What you need to do
List each line of the data that holds the string "remotes", please.

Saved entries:
□ □ □ □ □

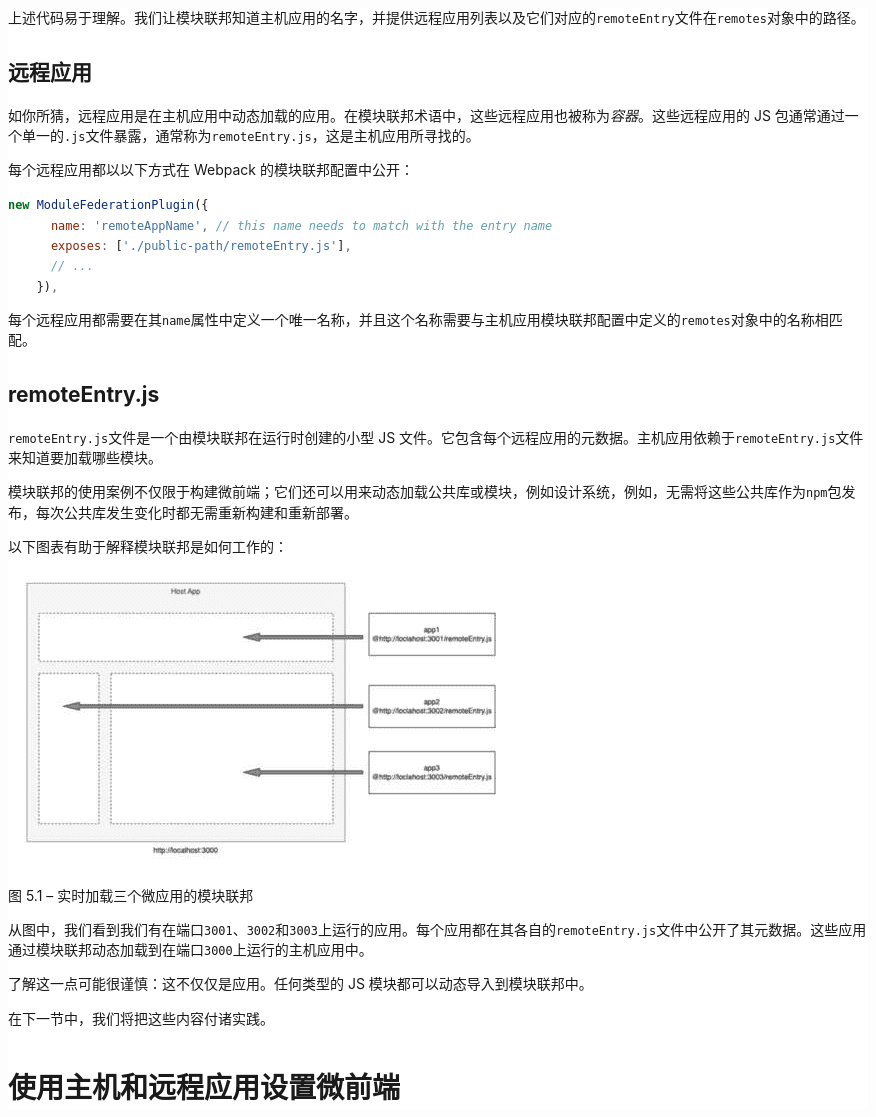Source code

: 上述代码易于理解。我们让模块联邦知道主机应用的名字，并提供远程应用列表以及它们对应的`remoteEntry`文件在`remotes`对象中的路径。

## 远程应用

如你所猜，远程应用是在主机应用中动态加载的应用。在模块联邦术语中，这些远程应用也被称为*容器*。这些远程应用的 JS 包通常通过一个单一的`.js`文件暴露，通常称为`remoteEntry.js`，这是主机应用所寻找的。

每个远程应用都以以下方式在 Webpack 的模块联邦配置中公开：

```js
new ModuleFederationPlugin({
      name: 'remoteAppName', // this name needs to match with the entry name
      exposes: ['./public-path/remoteEntry.js'],
      // ...
    }),
```

每个远程应用都需要在其`name`属性中定义一个唯一名称，并且这个名称需要与主机应用模块联邦配置中定义的`remotes`对象中的名称相匹配。

## remoteEntry.js

`remoteEntry.js`文件是一个由模块联邦在运行时创建的小型 JS 文件。它包含每个远程应用的元数据。主机应用依赖于`remoteEntry.js`文件来知道要加载哪些模块。

模块联邦的使用案例不仅限于构建微前端；它们还可以用来动态加载公共库或模块，例如设计系统，例如，无需将这些公共库作为`npm`包发布，每次公共库发生变化时都无需重新构建和重新部署。

以下图表有助于解释模块联邦是如何工作的：

![图 5.1 – 实时加载三个微应用的模块联邦](img/Figure_5.01_B18987.jpg)

图 5.1 – 实时加载三个微应用的模块联邦

从图中，我们看到我们有在端口`3001`、`3002`和`3003`上运行的应用。每个应用都在其各自的`remoteEntry.js`文件中公开了其元数据。这些应用通过模块联邦动态加载到在端口`3000`上运行的主机应用中。

了解这一点可能很谨慎：这不仅仅是应用。任何类型的 JS 模块都可以动态导入到模块联邦中。

在下一节中，我们将把这些内容付诸实践。

# 使用主机和远程应用设置微前端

□ □ □ □ □

Solution for this task
: 上述代码易于理解。我们让模块联邦知道主机应用的名字，并提供远程应用列表以及它们对应的`remoteEntry`文件在`remotes`对象中的路径。
每个远程应用都需要在其`name`属性中定义一个唯一名称，并且这个名称需要与主机应用模块联邦配置中定义的`remotes`对象中的名称相匹配。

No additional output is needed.